Per quanto mi riguarda, sono venuta in Birmania e ho accettato un lavoro come cantante all’hotel Strand, ma ho passato tanti mesi a cercare di capire cosa ti fosse capitato. Ho sempre desiderato una sorella e sono così emozionata all’idea di averti finalmente trovata. Naturalmente, forse tu non sei dello stesso avviso, e lo capirei.

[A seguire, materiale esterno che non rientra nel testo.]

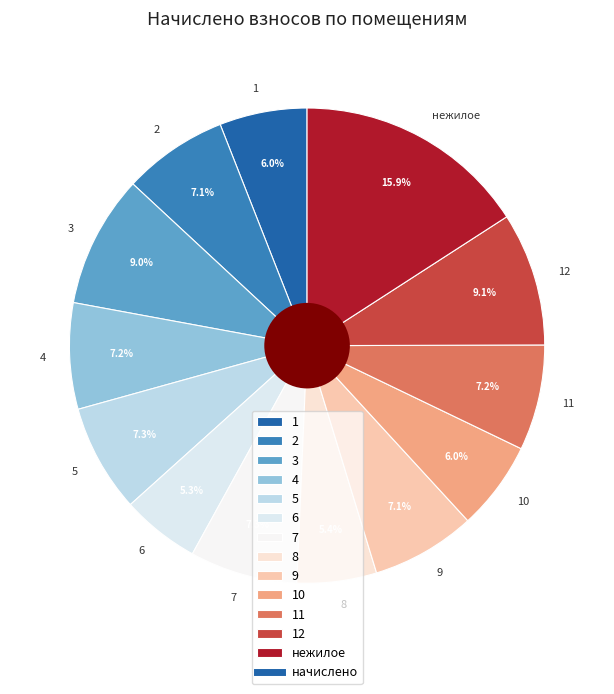

Which category has the biggest portion of the pie?

нежилое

Ora come ora vivo a Rangoon e ho deciso di restare qui, almeno per il momento, specialmente perché mi sto divertendo un sacco a ristrutturare la casa in cui sei nata. Se per te non fosse troppo doloroso, mi piacerebbe avere tue notizie e sapere com’è la tua vita. Se fossi interessata a incontrarmi, qua ci sono molte stanze libere e saresti più che la benvenuta a trattenerti da me. Ciononostante, accetterei la tua decisione se invece preferissi evitare. So che scoprire in questo modo di avere una sorella dev’essere abbastanza sconvolgente.

Tra quattro mesi mi sposerò con Oliver, un giornalista americano. È un uomo fantastico. Ci sono talmente tante cose che vorrei dirti o chiederti, ma non mi dilungherò in questa lettera, alla quale spero davvero tanto che tu risponda.

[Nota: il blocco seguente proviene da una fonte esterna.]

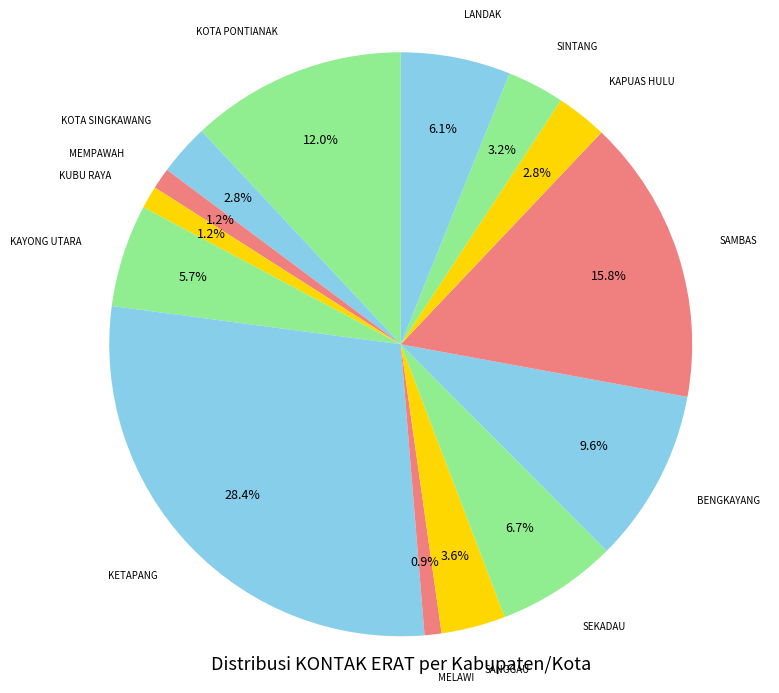

How many segments does this pie chart have?

14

Con i miei auguri più sinceri,

Belle

 

Sapeva che per evitare un’amara delusione avrebbe dovuto mettere un freno alla speranza e alla trepidazione, ma non riusciva a smettere di sorridere. Quando chiuse la busta da spedire per posta aerea e prese il tram per andare in città, la sua esuberanza innata iniziò a traboccare. Di certo sua sorella l’avrebbe voluta conoscere, no?